Thursday, June 11, 2015
A Week in December
The book begins with the elaborate seating plan of a dinner party. It ends once that dinner party has taken place. Sophie, the wife of a newly elected Member of Parliament, must decide whom to place where. Several of the protagonists are present at the dinner, and the storylines are, to a large extent, tied up as a result of what occurs there. In the course of the book the reader is introduced to John Veals, a hedge fund trader who is arguably the most important character. He is a ruthless businessman, whose immense fortune seems to have become meaningless. He is more interested in the chase, the challenge of acquiring more and more capital. As he embarks on one of the riskiest deals of his life, his family is about to be torn apart. But does he even care?
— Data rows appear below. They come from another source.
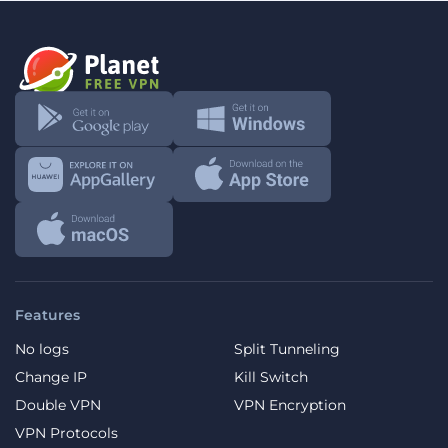
Features
No logs
Split Tunneling
Change IP
Kill Switch
Double VPN
VPN Encryption
VPN Protocols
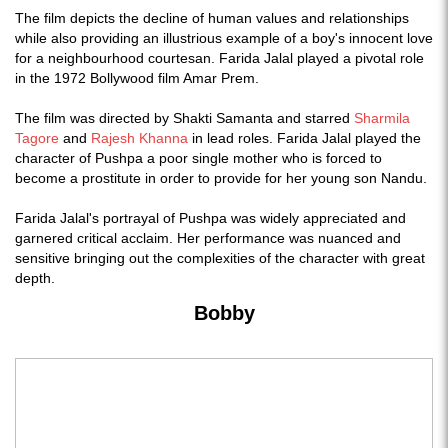
The film depicts the decline of human values and relationships
while also providing an illustrious example of a boy's innocent love
for a neighbourhood courtesan. Farida Jalal played a pivotal role
in the 1972 Bollywood film Amar Prem.
The film was directed by Shakti Samanta and starred
Sharmila
Tagore
and
Rajesh Khanna
in lead roles. Farida Jalal played the
character of Pushpa a poor single mother who is forced to
become a prostitute in order to provide for her young son Nandu.
Farida Jalal's portrayal of Pushpa was widely appreciated and
garnered critical acclaim. Her performance was nuanced and
sensitive bringing out the complexities of the character with great
depth.
Bobby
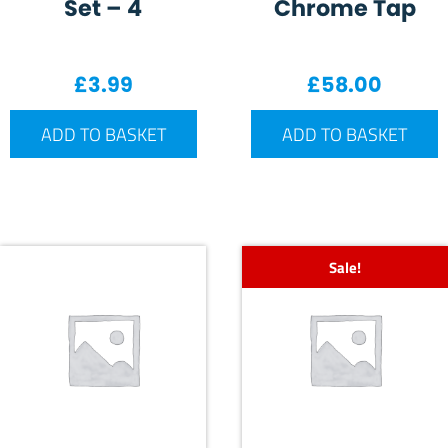
Set – 4
Chrome Tap
£
3.99
£
58.00
ADD TO BASKET
ADD TO BASKET
Sale!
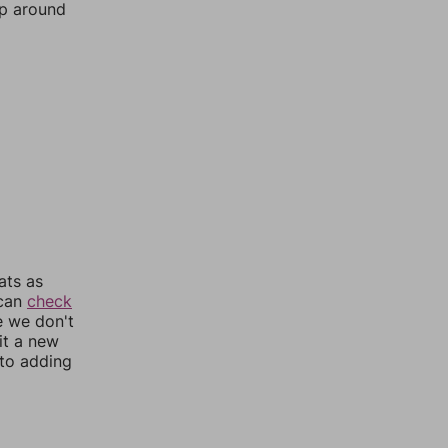
mp around
ats as
 can
check
e we don't
it a new
nto adding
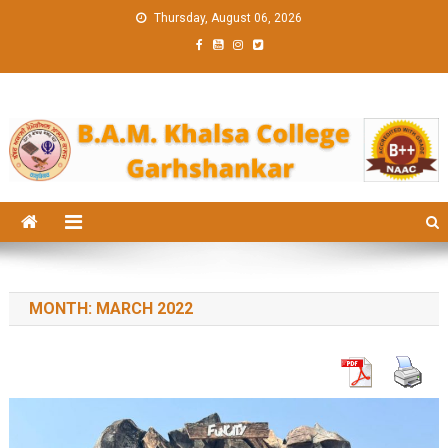
Skip
Thursday, August 06, 2026
to
content
BAM KHALS
BAMKC News Portal
COLLEGE
GARHSHANK
NEWS
MONTH:
MARCH 2022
An unsuccessful barrister is assigned to represent a young female tube driver; a Scottish Muslim is drawn into a radical group, while a postgraduate literature student looks on; a Polish footballer tries hard to adapt to life in a Premier League team, while his Russian model girlfriend adjusts to life in London. A pickle millionaire enlists the help of R. Tranter, novelist and critic, to prepare for his meeting with the Queen when he receives his OBE.
Sebastian Faulks's new novel, set in one week in December 2007, is very ambitious. It aspires to be a state-of-the-nation book, a satirical comedy of metropolitan literary life, a sweeping, Dickensian look at contemporary London, a serious examination of Islam and the reasons for radicalism among young Muslims, a thriller, a satire on the Notting Hill Cameroonians and a detailed look at the sharp financial practices that led to the collapse. There's London football, reality TV, cyber porn, a love story or two. As if all that weren't enough, it is a roman a clef, which has already provided fun for metropolitan journalists as they speculate about the identity of the various characters.
The scene is set with the wife of a Tory MP organising a dinner party for the benefit of her husband's career in somewhere evoking Notting Hill. Every guest is chosen to suggest that the MP is a Renaissance man. We are reminded of Alan Hollinghurst's The Line of Beauty, as though all wealthy Tories inevitably have grand gatherings with deep undercurrents of class, ambition and financial chicanery. As she goes through the guest list, we immediately know that they are all going to be linked in some way. The guests are mostly wealthy men and their wives, owners of hedge funds and banks and so on.
There is also a manufacturer who has been invited to lend multicultural credibility. Farooq al-Rashid has made his money in pickles; he is a substantial contributor to the party and he has a son – the alarm bells ring stridently at this point – called Hassan who, in his parents' opinion, is rather too interested in the true message of Islam. While they simply want to enjoy the benefits of wealth and acceptance, he is planning to blow the Kafir world to pieces.
John Veals is a hedge fund owner who has made hundreds of millions by barely legal activity and he sees an opportunity to make much, much more by causing a big bank to collapse. Faulks has clearly done extensive research, sometimes not wholly digested by the plot, but admirably authentic. The real problem with Veals, though, is that he never lifts off the page. This is partly because the book is so crowded that Faulks doesn't have the space to produce a rounded character. Any novel that tries to take the temperature of the nation needs a fully human central character to pull the big themes together. Dickens's Merdle and Tom Wolfe's Sherman McCoy are horribly believable.
Anyway, besides the toffs, there are two less plutocratic guests invited to the dinner party, one an unsuccessful and bookish young barrister, Gabriel Northwood, the other a jobbing literary journalist, R Tranter. Tranter is all too clearly based on journalist DJ Taylor. Tranter admires Thackeray and writes for a satirical magazine, the Toad; Taylor has written a biography of Thackeray and writes a literary column for Private Eye. Tranter uses the Toad to work out his disdain for, and envy of, more successful writers. He also has a habit in his reviews of sadly concluding that most successful authors are ultimately deploying a few cheap tricks and are con artists, even if they are good. His reaction when he reads a novel by a rival critic – "It was worse, far worse, than he had dared to hope" – is spot on. There is a brilliant literary prize scene which was painfully familiar to me. Faulks knows the book world and satirises it with brio, but he can give up any hope of winning the Costa Prize after this.